*ASSIGNMENT*.
Translate this sentence from the passage on NFC operations below into Spanish: "In each use case, the second NFC operation either restarts the first NFC operation or resumes from where the first NFC operation left off (thus saving work)."

*EXTRACTED TEXT*.

==================================================

In the case of managing an in-place clone operation, the first NFC operation involves copying a file and storing the full copy in an original data store. The second NFC operation involves copying at least a portion of the file and storing the copied portion in the new data store. In the case of managing a relocation operation, the first NFC operation involves relocating a file from an original source data store to an original destination data store. The second NFC operation involves relocating at least a portion of the file from: (1) a new source data store to the original destination data store, or (2) the original source data store to a new destination data store. In each use case, the second NFC operation either restarts the first NFC operation or resumes from where the first NFC operation left off (thus saving work). Whether the second NFC operation is able to conserve the work of the first NFC operation depends on the use case and on other circumstances surrounding the first and second NFC operations. These and further aspects of the invention are discussed below with respect to the drawings.

==================================================

*MATERIAL SUPPLIED*.
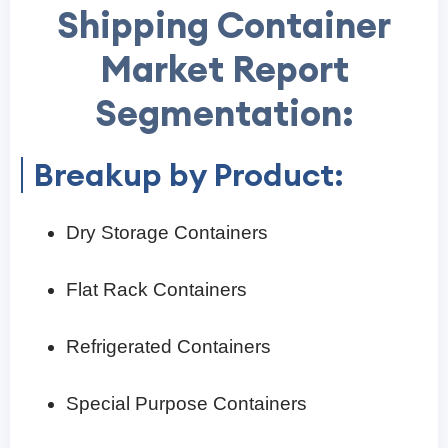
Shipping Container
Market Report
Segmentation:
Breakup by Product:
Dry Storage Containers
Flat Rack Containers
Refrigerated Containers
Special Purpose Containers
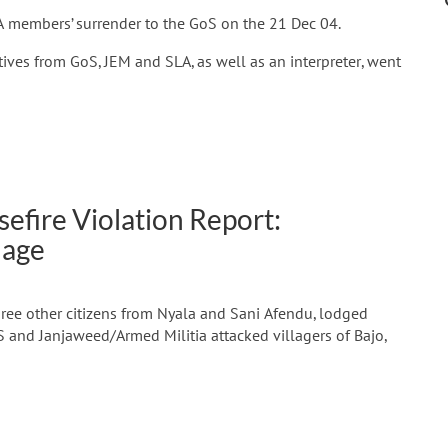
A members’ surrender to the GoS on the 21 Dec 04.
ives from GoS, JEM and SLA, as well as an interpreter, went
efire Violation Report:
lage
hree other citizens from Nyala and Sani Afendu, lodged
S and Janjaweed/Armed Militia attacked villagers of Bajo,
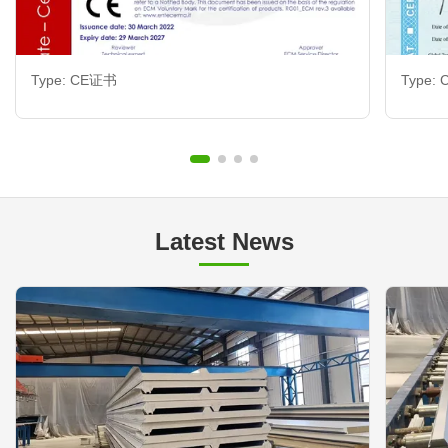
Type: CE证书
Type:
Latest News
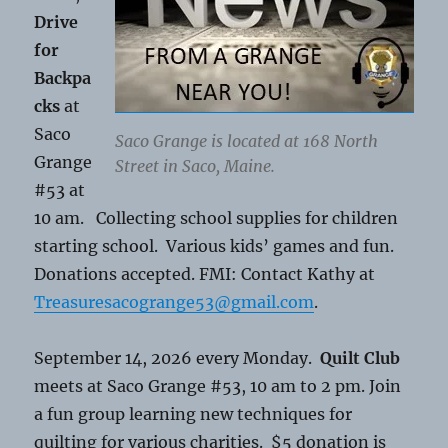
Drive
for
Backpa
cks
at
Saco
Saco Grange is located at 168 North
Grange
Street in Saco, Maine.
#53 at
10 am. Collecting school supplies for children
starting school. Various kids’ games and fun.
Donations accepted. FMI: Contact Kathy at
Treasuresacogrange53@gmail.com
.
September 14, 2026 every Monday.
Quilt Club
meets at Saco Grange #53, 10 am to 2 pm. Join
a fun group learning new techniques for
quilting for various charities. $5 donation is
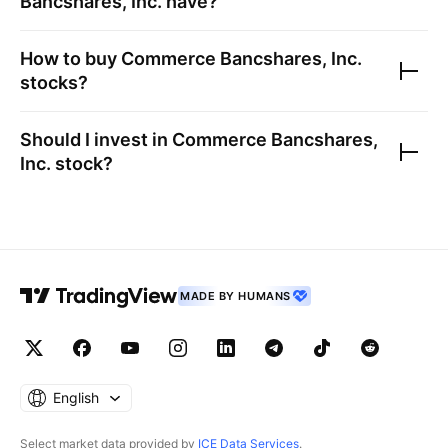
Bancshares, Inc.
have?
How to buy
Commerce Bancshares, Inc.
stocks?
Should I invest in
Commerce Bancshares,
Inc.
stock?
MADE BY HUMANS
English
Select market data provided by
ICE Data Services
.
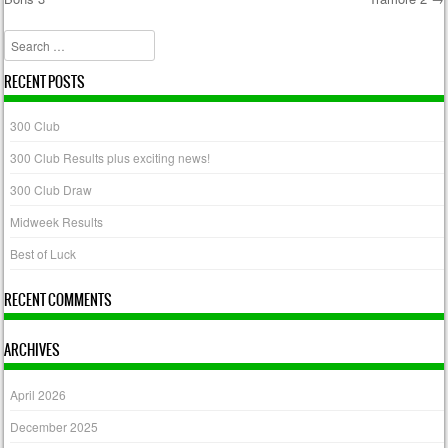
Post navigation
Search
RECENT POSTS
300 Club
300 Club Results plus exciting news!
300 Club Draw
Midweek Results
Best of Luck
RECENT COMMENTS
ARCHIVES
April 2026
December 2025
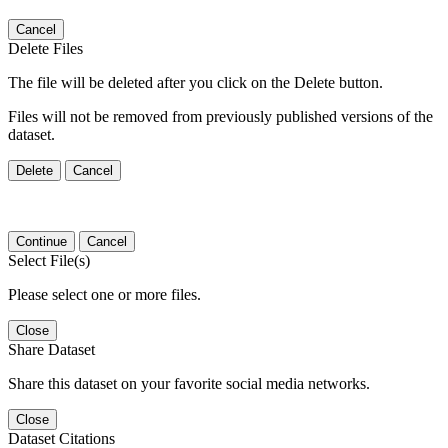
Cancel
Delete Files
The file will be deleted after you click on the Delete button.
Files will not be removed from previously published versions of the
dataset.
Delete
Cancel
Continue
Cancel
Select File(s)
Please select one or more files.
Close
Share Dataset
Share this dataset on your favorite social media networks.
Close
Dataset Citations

==================================================

*SOLUTION TO THIS PROBLEM*.
En cada caso de uso, la segunda operación NFC reinicia la primera operación NFC o continúa desde el punto en que se detuvo la primera operación NFC (con lo que se ahorra trabajo).